In most computer systems, we usually use fixed length intergers to represent values. Such as:

  • with4 bytessaidInt32
  • with8 bytessaidInt64

Why is that? This will facilitate our computer processing, speed up the processing.

But in system network communication (RPC), in order to transmit a 1, we need to transmit 32 bits 00000000 00000000 00000000 00000001. What a waste of T&M with so many characters and only 1 bit of valuable data!

So what to do?

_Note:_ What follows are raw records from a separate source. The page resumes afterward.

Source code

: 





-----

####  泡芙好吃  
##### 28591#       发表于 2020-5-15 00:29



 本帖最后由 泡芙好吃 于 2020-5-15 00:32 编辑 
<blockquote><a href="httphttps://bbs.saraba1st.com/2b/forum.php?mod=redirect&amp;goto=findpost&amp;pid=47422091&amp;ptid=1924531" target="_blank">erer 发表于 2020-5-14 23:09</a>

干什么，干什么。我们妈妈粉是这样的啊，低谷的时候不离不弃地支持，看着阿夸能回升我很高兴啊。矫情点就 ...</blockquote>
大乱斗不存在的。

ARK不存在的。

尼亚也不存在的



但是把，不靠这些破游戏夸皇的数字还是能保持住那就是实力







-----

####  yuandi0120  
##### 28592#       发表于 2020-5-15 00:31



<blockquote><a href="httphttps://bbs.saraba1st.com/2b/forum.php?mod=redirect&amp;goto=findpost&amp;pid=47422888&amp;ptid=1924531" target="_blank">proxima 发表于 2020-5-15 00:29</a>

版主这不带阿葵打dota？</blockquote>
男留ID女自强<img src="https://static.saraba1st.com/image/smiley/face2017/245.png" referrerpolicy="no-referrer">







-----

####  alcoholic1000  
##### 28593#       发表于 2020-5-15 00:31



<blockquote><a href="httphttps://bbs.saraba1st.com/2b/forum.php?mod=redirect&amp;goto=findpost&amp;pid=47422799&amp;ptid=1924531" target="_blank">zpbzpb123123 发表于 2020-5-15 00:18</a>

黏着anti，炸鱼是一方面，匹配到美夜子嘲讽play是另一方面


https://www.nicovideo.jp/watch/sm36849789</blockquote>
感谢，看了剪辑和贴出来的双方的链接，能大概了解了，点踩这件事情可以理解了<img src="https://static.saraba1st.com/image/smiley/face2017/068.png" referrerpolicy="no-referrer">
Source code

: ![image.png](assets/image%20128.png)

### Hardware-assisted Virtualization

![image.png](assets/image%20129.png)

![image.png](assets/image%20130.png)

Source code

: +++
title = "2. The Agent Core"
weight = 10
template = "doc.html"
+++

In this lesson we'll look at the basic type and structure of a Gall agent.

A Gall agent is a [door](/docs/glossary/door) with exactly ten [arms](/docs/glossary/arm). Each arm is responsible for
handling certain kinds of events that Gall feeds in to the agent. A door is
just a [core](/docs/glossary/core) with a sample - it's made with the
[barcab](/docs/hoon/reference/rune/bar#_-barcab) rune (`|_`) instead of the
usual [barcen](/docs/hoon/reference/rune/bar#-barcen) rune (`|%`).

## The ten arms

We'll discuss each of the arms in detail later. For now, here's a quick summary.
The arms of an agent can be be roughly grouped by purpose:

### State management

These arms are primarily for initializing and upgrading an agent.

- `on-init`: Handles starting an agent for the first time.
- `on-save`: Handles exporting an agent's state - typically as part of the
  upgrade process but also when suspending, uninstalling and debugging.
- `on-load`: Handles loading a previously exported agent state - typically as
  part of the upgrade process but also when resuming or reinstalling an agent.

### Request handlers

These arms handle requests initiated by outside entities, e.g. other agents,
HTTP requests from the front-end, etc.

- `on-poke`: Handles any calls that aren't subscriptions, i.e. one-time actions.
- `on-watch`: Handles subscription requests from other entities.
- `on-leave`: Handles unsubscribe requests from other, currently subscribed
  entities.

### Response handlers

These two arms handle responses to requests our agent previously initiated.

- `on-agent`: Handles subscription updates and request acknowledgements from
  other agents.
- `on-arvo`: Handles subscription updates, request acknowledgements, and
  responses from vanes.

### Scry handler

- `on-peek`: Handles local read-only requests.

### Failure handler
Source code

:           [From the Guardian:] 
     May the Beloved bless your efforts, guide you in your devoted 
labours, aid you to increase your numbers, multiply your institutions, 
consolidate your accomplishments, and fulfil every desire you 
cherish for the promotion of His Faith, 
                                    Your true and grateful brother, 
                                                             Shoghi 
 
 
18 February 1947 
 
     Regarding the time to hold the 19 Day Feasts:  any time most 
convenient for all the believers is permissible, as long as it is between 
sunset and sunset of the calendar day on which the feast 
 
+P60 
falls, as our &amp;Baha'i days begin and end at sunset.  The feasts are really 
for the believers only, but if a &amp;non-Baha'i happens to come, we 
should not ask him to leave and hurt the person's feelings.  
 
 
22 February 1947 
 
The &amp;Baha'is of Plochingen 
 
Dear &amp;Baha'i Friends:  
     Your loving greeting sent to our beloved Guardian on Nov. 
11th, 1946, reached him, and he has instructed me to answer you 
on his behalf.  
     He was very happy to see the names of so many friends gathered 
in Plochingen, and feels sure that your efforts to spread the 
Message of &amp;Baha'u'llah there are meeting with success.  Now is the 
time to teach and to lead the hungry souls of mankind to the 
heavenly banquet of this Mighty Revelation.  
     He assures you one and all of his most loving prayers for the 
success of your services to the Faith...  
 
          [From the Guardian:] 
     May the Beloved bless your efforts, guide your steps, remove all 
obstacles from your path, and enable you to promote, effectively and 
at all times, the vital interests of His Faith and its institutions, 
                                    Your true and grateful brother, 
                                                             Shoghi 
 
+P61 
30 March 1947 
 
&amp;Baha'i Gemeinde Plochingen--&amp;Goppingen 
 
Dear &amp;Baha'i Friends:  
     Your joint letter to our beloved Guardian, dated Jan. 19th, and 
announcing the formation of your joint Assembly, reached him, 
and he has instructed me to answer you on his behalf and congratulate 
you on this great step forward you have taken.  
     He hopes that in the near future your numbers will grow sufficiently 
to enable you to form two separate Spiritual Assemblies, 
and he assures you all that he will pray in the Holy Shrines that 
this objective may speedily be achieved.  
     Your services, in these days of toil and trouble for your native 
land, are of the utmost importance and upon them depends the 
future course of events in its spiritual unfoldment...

ZigZag algorithm was born from this.

The principle of the ZigZag

Coding is introduced

ZigZag coding maps signed integers to unsigned integers so that numbers with smaller absolute values correspond to smaller coded values, such as: -1 -> 1, 1 -> 2, as shown in the figure below:

The original number coding
0 0
– 1 1
1 2
2 – 3
2 4
. .
– (2 ^ 31-1) 2^32 – 3
2 ^ 31-1 2 ^ 32-2

As mentioned above, this method is usually encoded by a zigzag between positive and negative integers, which is fun to watch. Is that why computer gurus have given the name ZigZag??

Encoding rules

  • A. Non-negative integer, the sign bit moves backward
  • B. Negative integer, sign bit moved backward, data bit inverted by bit

On most computer systems, integers (Int32, Int64) are expressed as 4 Bytes and 8 Bytes. Let’s choose Int32 for a simple demo, as follows:

  • Decimal: 0\

    • Complement: 00000000 00000000 00000000\

    • ZigZag: 00000000 00000000 00000000 00000000 00000000

  • Decimal: 1\

    • Complement: 00000000 00000000 00000000 00000001\

    • ZigZag: 00000000 00000000 00000000 00000010

  • Decimal: -1\

    • Complement: 111111111111 11111111 11111111\

    • ZigZag: 00000000 00000000 00000000 00000001

The decoding rules

  • Similar coding, reverse operation can be

ZigZag Coding Implementation (Python)

def int32_to_zigzag(n):
    return (n << 1) ^ (n >> 31)
Copy the code

ZigZag Decoding implementation (Python)

def zigzag_to_int32(zz):
    return (zz >> 1) ^ -(zz & 1)
Copy the code

To summarize

In most cases, ZigZag coding combined with Varint algorithm has a good compression effect on integers, but if integers with large absolute values are encountered, there is no compression advantage.

However, the integers we usually use tend to be small.

Reference documentation

  • en.wikipedia.org/wiki/Zigzag
  • Developers.google.com/protocol-bu…
  • Studygolang.com/articles/35…

❤️❤️❤️ Every love from readers is my motivation! I am thirty-one, thank each friend: beg point praise, beg comment, beg forward, everybody next period see!